> [TASK]:
Could you copy out the entire AsiaWorld–Expo passage word for word?

> [DOCUMENT SEGMENT]:

Most road signs directing to AsiaWorld–Expo simply refer to the venue as "Expo".

==Exhibitions and events==

The halls of AsiaWorld–Expo, mainly AsiaWorld–Arena, AsiaWorld-Summit, and VIVA, have been used for various entertainment events. They have staged concerts by acts such as Oasis, Michael Bublé, Eric Clapton, Il Divo, Coldplay, David Guetta, Madonna, Britney Spears, Kylie Minogue, Alicia Keys, Björk, Avril Lavigne, Bruno Mars, One Direction, Lady Gaga, Taylor Swift, Justin Bieber, Jennifer Lopez, Maroon 5, Lily Allen, Ariana Grande, Westlife, Christina Aguilera, Plácido Domingo, Ayumi Hamasaki, Deep Purple, Green Day, Wonder Girls, Girls' Generation, L'Arc-en-Ciel, Namie Amuro, Stone Roses, Super Junior, Macklemore & Ryan Lewis, Imagine Dragons, X Japan, Smashing Pumpkins, Big Bang, 2NE1, G-Dragon, JYJ, Exo, BTS, GOT7, Monsta X, 5 Seconds of Summer, Katy Perry, Metallica, Jessie J, Shane Filan of Westlife, Guns N' Roses, Above & Beyond, Blackpink, Treasure, IU, NMIXX, Le Sserafim and many more.

Since 2013, it has hosted the Mnet Asian Music Awards. It has also hosted exhibition such as ITU Telecom World 2006, Asian Aerospace, and E-Commerce Asia.

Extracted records

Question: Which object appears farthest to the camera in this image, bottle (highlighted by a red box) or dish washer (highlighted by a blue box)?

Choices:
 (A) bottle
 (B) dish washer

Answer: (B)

> [PROBLEM SOLUTION]:
Most road signs directing to AsiaWorld–Expo simply refer to the venue as "Expo".

==Exhibitions and events==

The halls of AsiaWorld–Expo, mainly AsiaWorld–Arena, AsiaWorld-Summit, and VIVA, have been used for various entertainment events. They have staged concerts by acts such as Oasis, Michael Bublé, Eric Clapton, Il Divo, Coldplay, David Guetta, Madonna, Britney Spears, Kylie Minogue, Alicia Keys, Björk, Avril Lavigne, Bruno Mars, One Direction, Lady Gaga, Taylor Swift, Justin Bieber, Jennifer Lopez, Maroon 5, Lily Allen, Ariana Grande, Westlife, Christina Aguilera, Plácido Domingo, Ayumi Hamasaki, Deep Purple, Green Day, Wonder Girls, Girls' Generation, L'Arc-en-Ciel, Namie Amuro, Stone Roses, Super Junior, Macklemore & Ryan Lewis, Imagine Dragons, X Japan, Smashing Pumpkins, Big Bang, 2NE1, G-Dragon, JYJ, Exo, BTS, GOT7, Monsta X, 5 Seconds of Summer, Katy Perry, Metallica, Jessie J, Shane Filan of Westlife, Guns N' Roses, Above & Beyond, Blackpink, Treasure, IU, NMIXX, Le Sserafim and many more.

Since 2013, it has hosted the Mnet Asian Music Awards. It has also hosted exhibition such as ITU Telecom World 2006, Asian Aerospace, and E-Commerce Asia.